Dans quelle mesure certaines représentations contribuent-elles à produire de l’injustice sociale ?
  • Quels types de représentations masquent ou rendent invisible la violence des situations sociales qu’elles désignent ? Peut-on mettre en cause certaines formes en tant qu’elles nieraient, minoreraient ou justifieraient une réalité inacceptable ?
  • Quelles constructions permettent, à l’inverse, de surexposer certaines formes d’inégalités ? Quelles luttes sémantiques repère-t-on à l’oeuvre dans la qualification des inégalités ?
  • La critique des formes débouche-t-elle sur l’invention de modes de représentation alternatifs ? L’angle spécifique à partir duquel sont pensées ici les formes de l’injustice peut-il appeler un renouvellement des formes de l’écriture et de l’engagement ?
  • De quels outils disposons-nous – ou devrions-nous disposer – pour comparer les inégalités et les souffrances qui leur sont liées (statistiques, rhétoriques, poétiques, etc.) ?

 

L’Observatoire des inégalités et la revue pluridisciplinaire Raison publique (Presses de l’Université Paris-Sorbonne) seront partenaires de l’événement, dont nous espérons qu’il pourra intéresser un public élargi.

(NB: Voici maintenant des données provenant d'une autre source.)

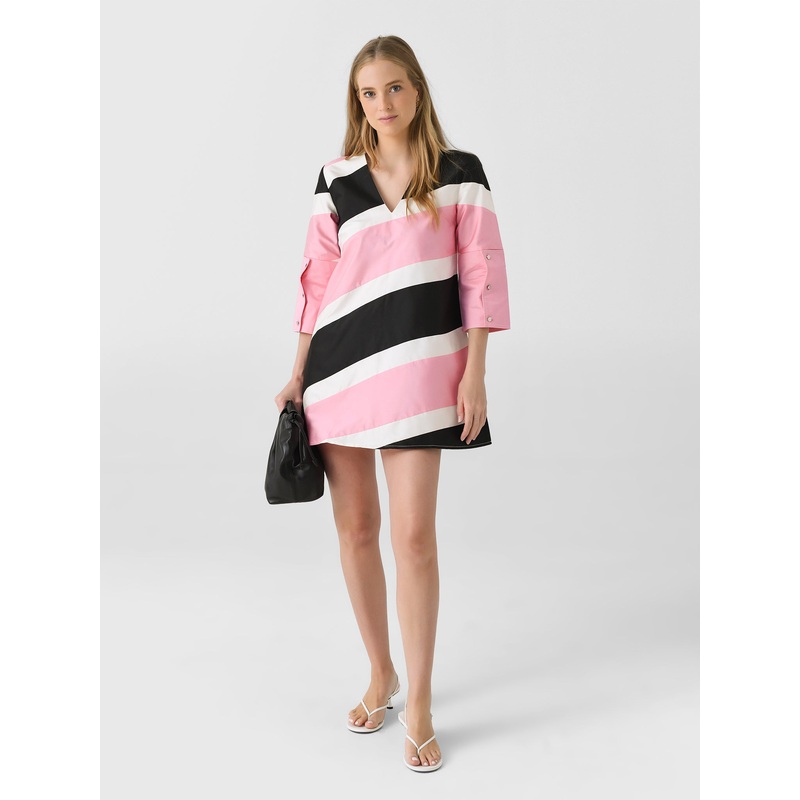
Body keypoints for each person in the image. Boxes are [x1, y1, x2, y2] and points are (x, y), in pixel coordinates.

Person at [274, 34, 511, 773]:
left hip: (419, 374)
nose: (383, 104)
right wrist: (297, 374)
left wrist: (475, 372)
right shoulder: (336, 178)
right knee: (356, 531)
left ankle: (421, 703)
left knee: (414, 540)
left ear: (418, 89)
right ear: (358, 101)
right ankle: (381, 673)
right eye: (369, 93)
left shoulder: (460, 174)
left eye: (395, 88)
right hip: (339, 373)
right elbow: (317, 282)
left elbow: (480, 275)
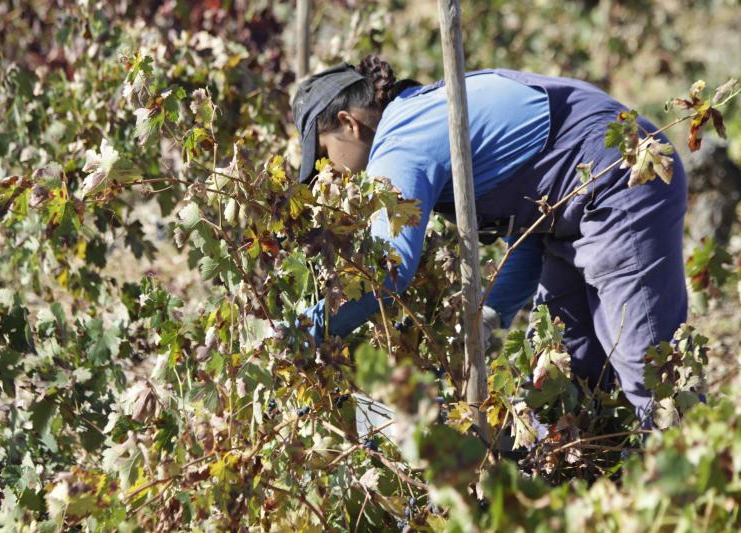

Les actes du colloque seront publiés aux Presses Universitaires de Rennes dans la collection « Raison publique ».

 

Les propositions de communications (2 pages maximum) doivent être envoyées à Raphaëlle Guidée et Patrick Savidan d’ici le 1er janvier 2012. Elles seront accompagnées d’une courte notice bio-bibliographique. Les approches de toutes les disciplines (ou pluridisciplinaires) sont les bienvenues.

 

Contacts :

Raphaëlle Guidée, MCF Littératures comparées, Forell, Formes et Représentations en Linguistique et littérature, équipe B3, « Esthétiques comparées »

rguidee@yahoo.fr

Patrick Savidan, Professeur de Philosophie, CRHIA, Centre de Recherches sur Hegel et l’Idéalisme Allemand

patricksavidan@gmail.com

 

[1] M. Foucault, « La vie des hommes infâmes » (1977), dans Dits et écrits, tome ii, Paris, Gallimard, coll. « Quarto », 2001, p. 243.

[2] F. Dubet & al., Injustices, l’expérience des inégalités au travail, Paris, Seuil, 2006.